さらに、古事記や日本書紀の記述からも、福岡の住吉神社は 大阪の住吉大社よりも古い とされており、「全国住吉神社の元宮」ともいわれています。
■ 博多の中心で感じる神域の静寂
境内に一歩足を踏み入れると、そこは別世界。
立派な 桧皮葺(ひわだぶき)の本殿 は国の重要文化財にも指定されており、室町時代の建築様式を今に伝えています。
本殿の背後には神功皇后を祀る「神功皇后社」、また芸能の神として知られる「恵比須社」など多くの摂末社が並び、ひとつひとつ丁寧にお参りしたくなる趣があります。
特に、拝殿前に鎮座する力強い姿の「力石」は必見です。
かつて力自慢の若者たちがこの石を持ち上げて腕力を競ったと伝わり、現在でも「勝負運を授かる石」として人気があります。
■ ご利益と信仰
住吉三神は、もともと海の神として信仰されてきましたが、博多という貿易都市の発展とともに、「航海安全・交通安全・商売繁盛」の守護神として厚く崇敬されてきました。
また、神功皇后が戦勝祈願を行ったことから「勝負運上昇・厄除開運」のご利益もあるとされています。
境内には、静かに佇む「能楽殿」もあり、博多の伝統文化である能楽の発展にも深く関わっています。毎年10月には「住吉神社能楽殿奉納能」が行われ、優雅な舞が奉納されます。
■ 博多の「相撲発祥の地」
もうひとつ見逃せないのが、住吉神社が「相撲発祥の地」としても知られていることです。
境内には「相撲場」が設けられており、毎年「奉納相撲大会」が開催されます。これは、神功皇后が戦の前に力士たちに稽古をさせ、士気を高めたという伝承に由来するものです。

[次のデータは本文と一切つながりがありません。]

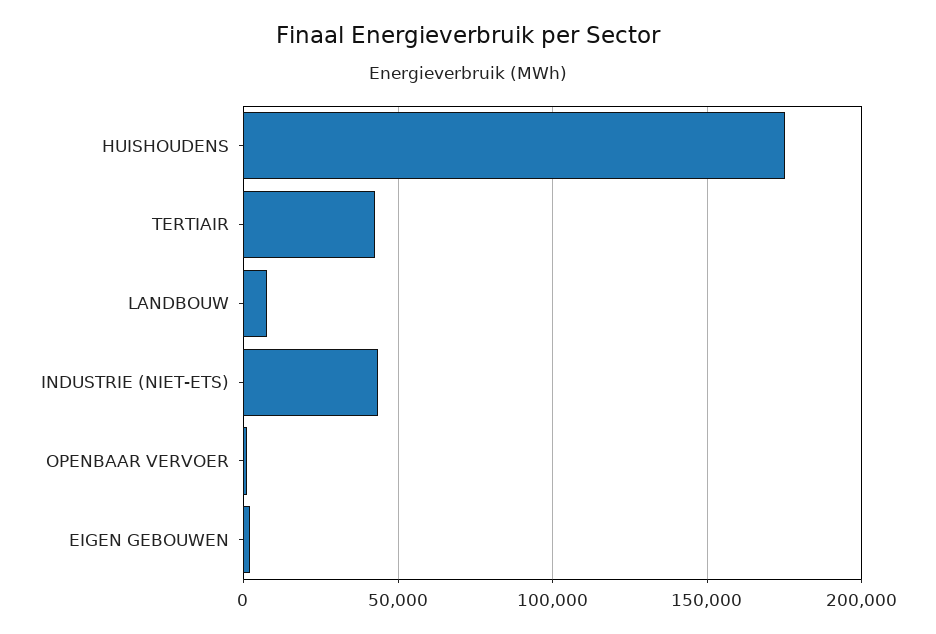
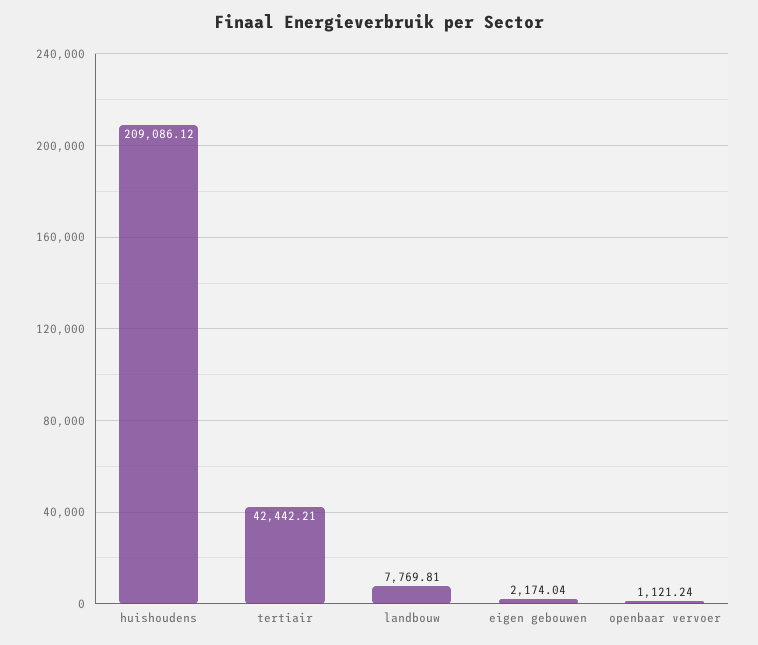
  {
-   "HUISHOUDENS": 175000,
+   "HUISHOUDENS": 209086.12,
    "TERTIAIR": 42442.21,
    "LANDBOUW": 7769.81,
-   "INDUSTRIE (NIET-ETS)": 45000,
    "OPENBAAR VERVOER": 1121.24,
    "EIGEN GEBOUWEN": 2174.04
  }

そのため、力士やスポーツ選手も勝負運を祈願して訪れることが多いのです。
■ 年中行事
- 1月:歳旦祭(さいたんさい)
新年の始まりを告げる厳かな祭典。多くの参拝客でにぎわいます。 - 5月:博多どんたく港まつり
博多を代表する祭りで、住吉神社もそのルートの中心として多くの人で賑わいます。 - 10月:相撲奉納大会・住吉祭
力士たちが奉納相撲を披露し、古式ゆかしい神事が執り行われます。
■ アクセス情報
- 所在地:福岡県福岡市博多区住吉3丁目1-51
- 交通アクセス:
・JR博多駅から徒歩約10分
・西鉄バス「住吉」停留所下車すぐ - 駐車場:あり(無料・台数制限あり)
■ おわりに
博多の住吉神社は、都市の中にありながら、古代から続く海の神の信仰を今に伝える貴重な神社です。
その歴史は古く、建築美も見事。勝負運や厄除け、航海安全などのご利益を求めて、多くの参拝者が足を運びます。
博多駅からも歩いて行ける距離にあるので、観光の合間にも立ち寄りやすいスポットです。
ぜひ一度、静かな杜に包まれたこの古社で、悠久の時の流れを感じてみてください。